— EXERCISE DETAILS —
Repeat, exactly and alone, every line from the line that contains "CUBE-3393, priority: Should -> Must" to the end of the entries.
Content starts
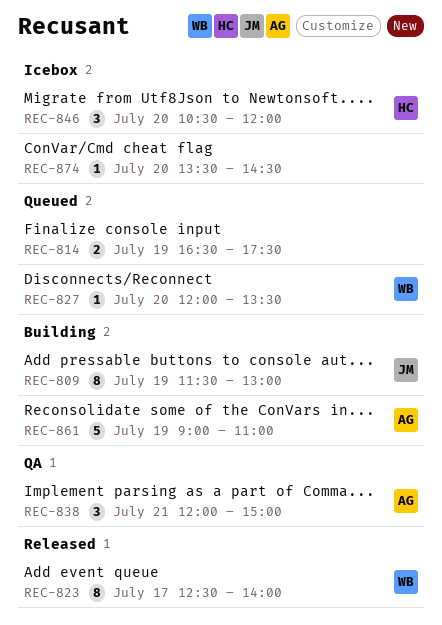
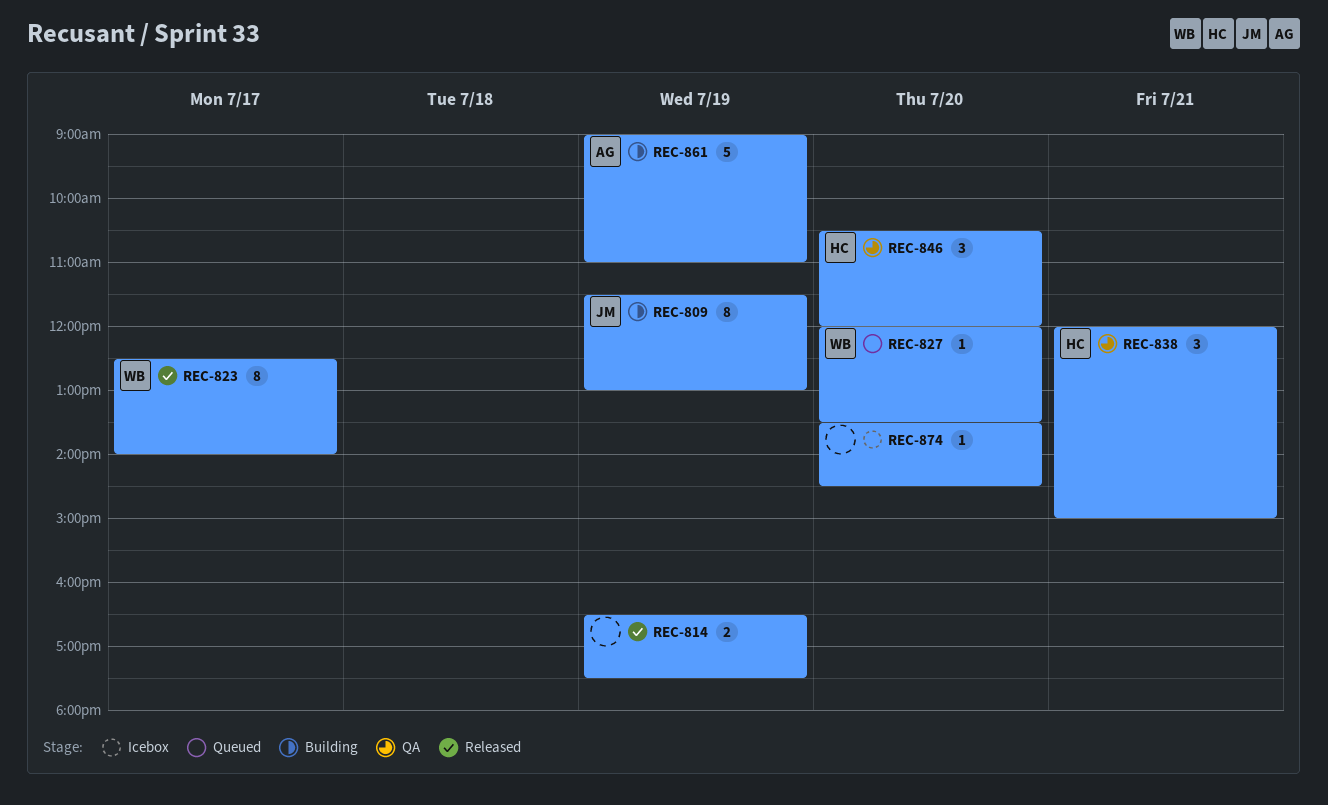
REC-814, status: Queued -> Released
REC-838, owner: AG -> HC
REC-846, status: Icebox -> QA

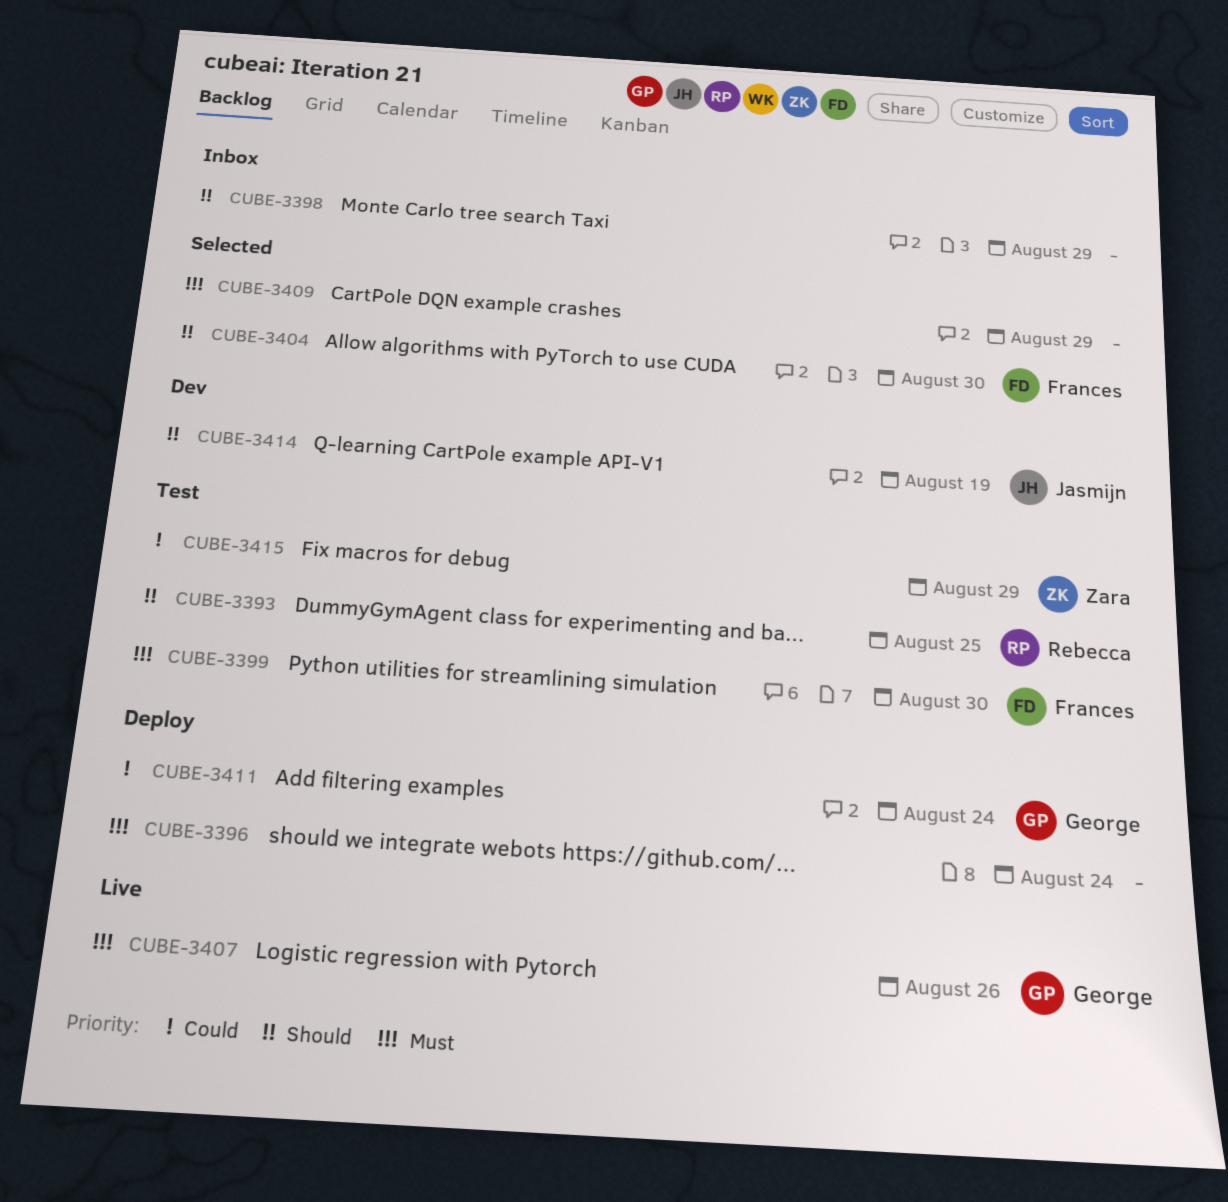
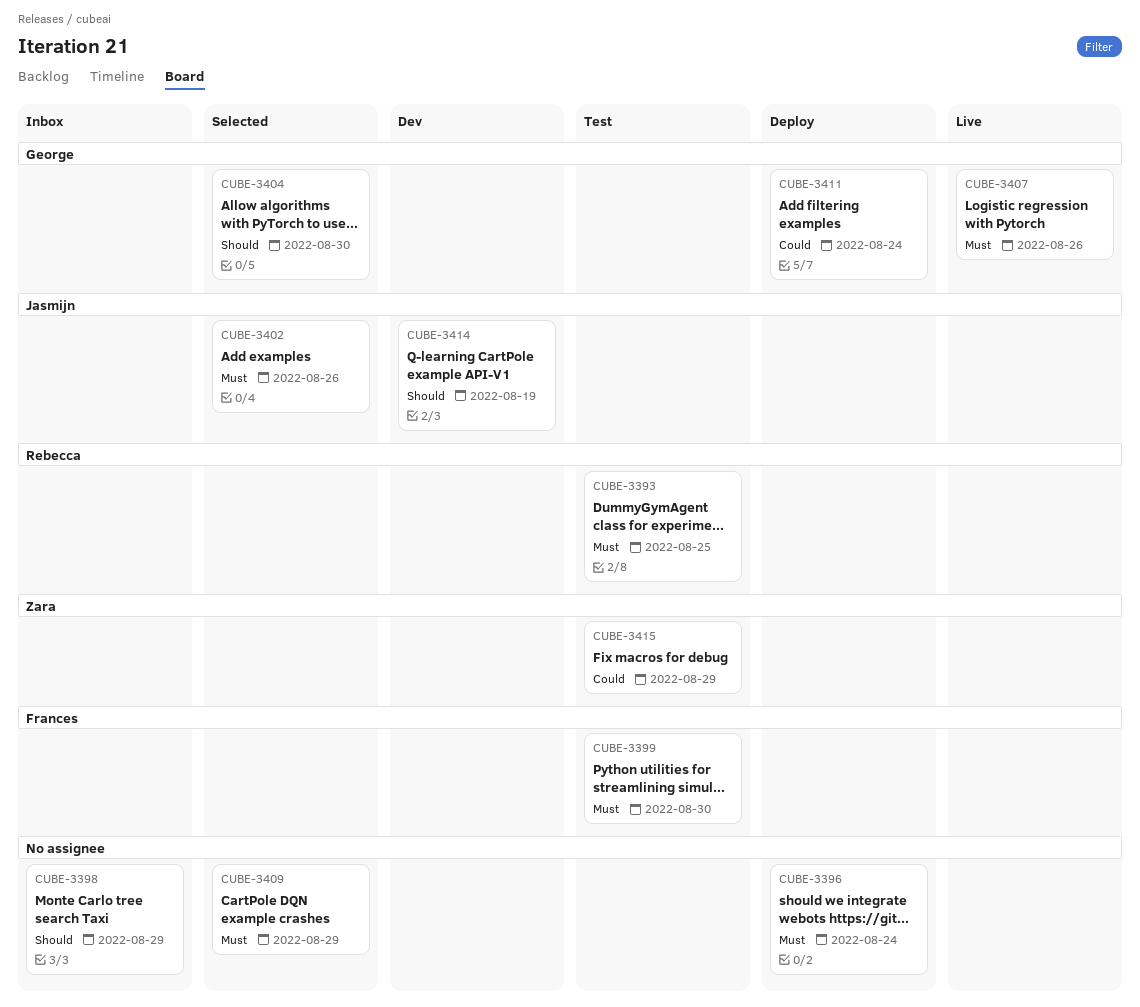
CUBE-3393, priority: Should -> Must
CUBE-3402: none -> present
CUBE-3404, owner: Frances -> George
Content ends
— RESPONSE AREA —
CUBE-3393, priority: Should -> Must
CUBE-3402: none -> present
CUBE-3404, owner: Frances -> George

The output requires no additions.